6.5.7—Cross-site scripting (XSS)	SAKA does not use Representational State Transfer (REST)-based messages or HTML (typically used to carry out cross-site scripting attacks) between client applications and the appliance; it only uses Simple Object Access Protocol (SOAP)-based messages, and accepts and returns only XML. As such, the SAKA appliance is, in theory, immune to XSS attacks.
6.5.8—Improper access control (such as insecure direct object references, failure to restrict URL access, directory traversal, and failure to restrict user access to functions)	The SAKA appliance does not return any internal object references. The design of the appliance's key management software forces a separation of the web tier (servicing web service requests) from the EJB tier which processes the request. All objects passed/returned between the web and EJB tiers are passed by value—not as references. SAKA uses a single URL to provide all services from the appliance.
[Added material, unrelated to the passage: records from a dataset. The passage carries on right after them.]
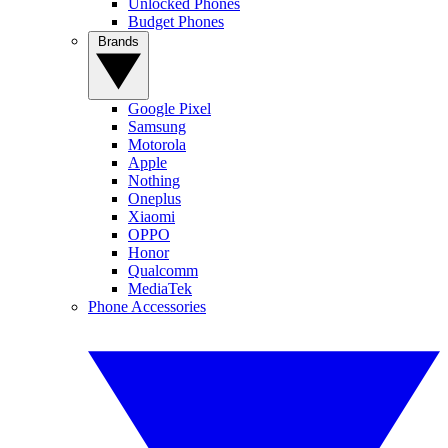
Unlocked Phones
Budget Phones
Brands
Google Pixel
Samsung
Motorola
Apple
Nothing
Oneplus
Xiaomi
OPPO
Honor
Qualcomm
MediaTek
Phone Accessories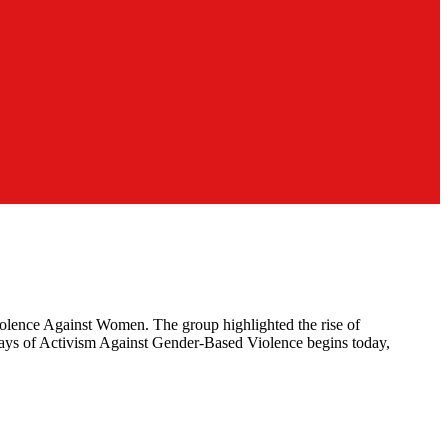
Violence Against Women. The group highlighted the rise of
6 Days of Activism Against Gender-Based Violence begins today,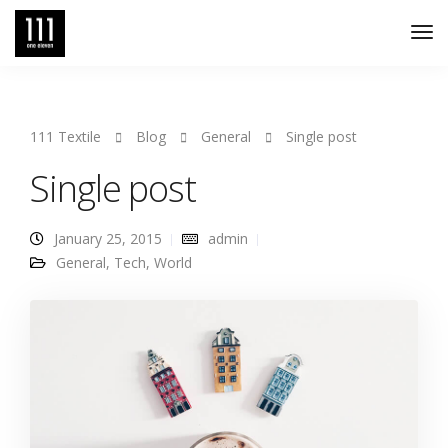
Tog
Nav
111 Textile
Blog
General
Single post
Single post
January 25, 2015
admin
General
,
Tech
,
World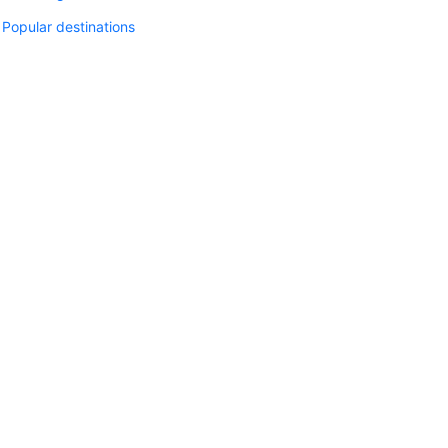
Popular destinations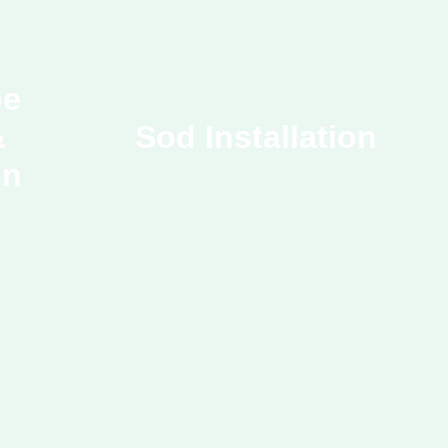
pe
&
Sod Installation
on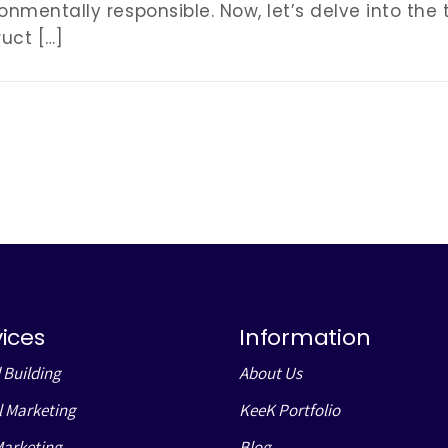
onmentally responsible. Now, let’s delve into the
uct […]
vices
Information
 Building
About Us
l Marketing
KeeK Portfolio
Marketing
Blog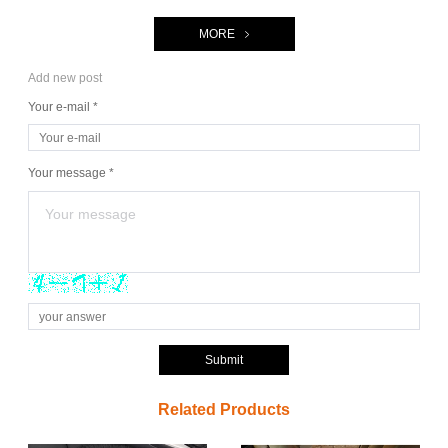
MORE
Add new post
Your e-mail *
Your message *
Submit
Related Products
The URL only accepts SOAP messages and neither redirects the calling application to any other URL nor displays any HTML. As such, the use of any other URL on the SAKA appliance results in an error message to the caller.
6.5.9—Cross-site request forgery (CSRF)	Just as SAKA avoids falling prey to XSS attacks through the use of SOAP-based calls and XML objects (as opposed to REST-based calls and HTML), it similarly avoids falling prey to CSRF attacks.
6.5.10—Broken authentication and session management	The SAKA appliance does not maintain sessions. All requests to the appliance must specify authentication credentials, and each request is authenticated independent of another.